Can the reduction in hours be for an indefinite period?

Potentially it could be for an indefinite period, especially if an employee never challenges this. However, in most short-time working or lay off situations the employees cannot afford for this to be indefinite and are therefore subsequently entitled to seek being made redundant where the employee has been:

• laid off or kept on short time, (i.e. is getting less than half a week’s pay for each week) for 4 or more consecutive weeks; OR

• laid off or kept on short time for a series of any 6 weeks within a consecutive 13-week period.

If either of the above is applicable, an employee can seek to claim redundancy but only if they give notice in writing to the employer of their intention to claim a redundancy payment and subsequently resign. This must be done within 4 weeks of the last day of lay off or short-time working.

This is where the cost saving can be beneficial to the employer as the employee is in effect resigning and as such is only entitled to payment for notice that they are expected to give to terminate their employment (usually one week but check the contract of employment). If you were selecting an employee for redundancy through the normal redundancy process you would be ‘terminating their employment’ as opposed to them ‘resigning’ and you would then be obliged to pay notice based on one week for every complete year of service up to a maximum of 12 weeks.

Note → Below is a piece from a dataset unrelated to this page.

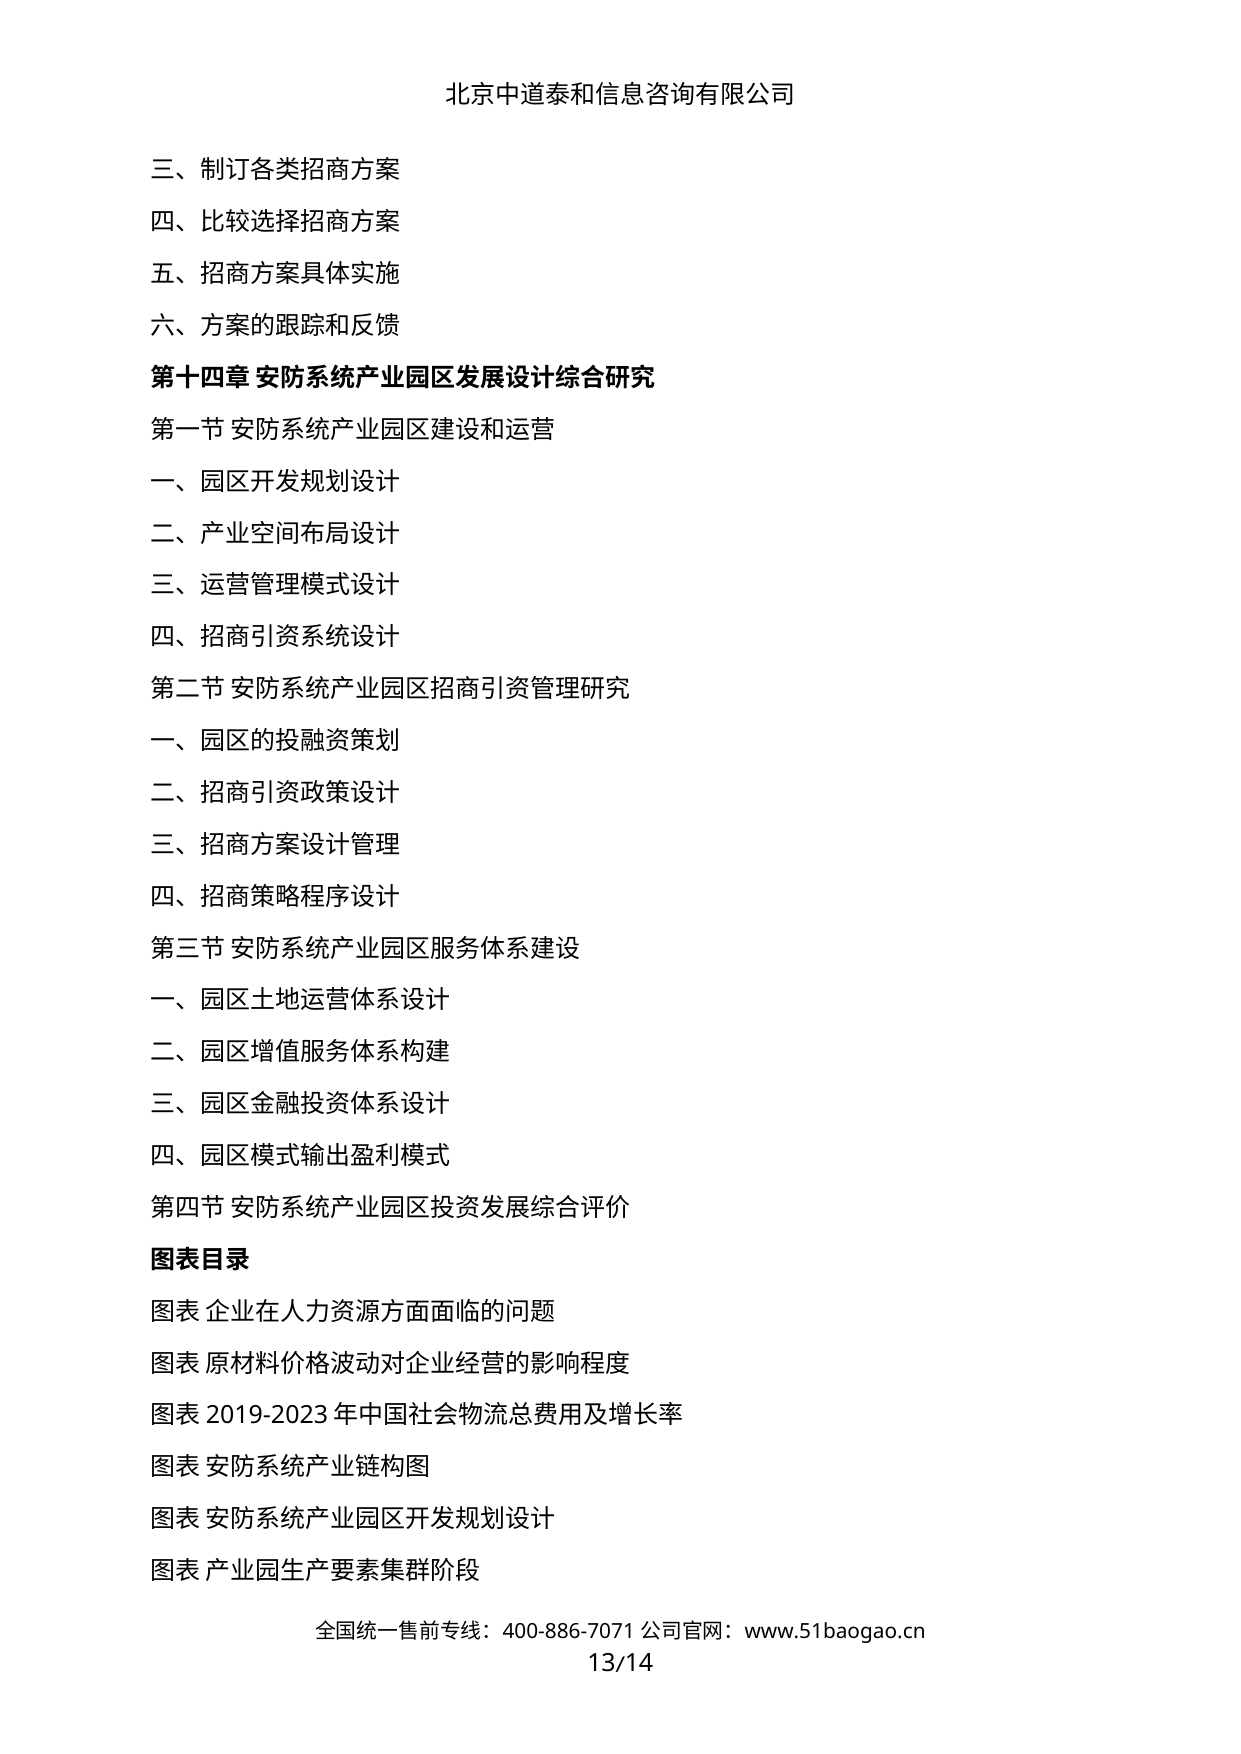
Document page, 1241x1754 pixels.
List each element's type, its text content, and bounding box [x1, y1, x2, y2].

text 二、园区增值服务体系构建 [150, 1032, 1090, 1068]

If an employee has their hours reduced through a temporary suspension from work there is no statutory entitlement to make a claim for redundancy.
 

Do I have to accept the employees request for redundancy?

You may be able to counter the redundancy request provided that you can show a reasonable expectation that, within 4 weeks of the serving of the notice by the employee, full-time working will resume and continue for at least 13 weeks. You must give notice of this to the employee, in writing, within 7 days of the employee’s notice being served.
 

Payments

In some of the above situations you may be required to pay in accordance with the current Statutory Guarantee Pay (SGP) entitlements and within the provisions of current employment law if you have more than one month’s service. This rate is set by the Government and changes annually. Speak with your Alcumus HR Consultancy team for clarification on whether SGP is applicable.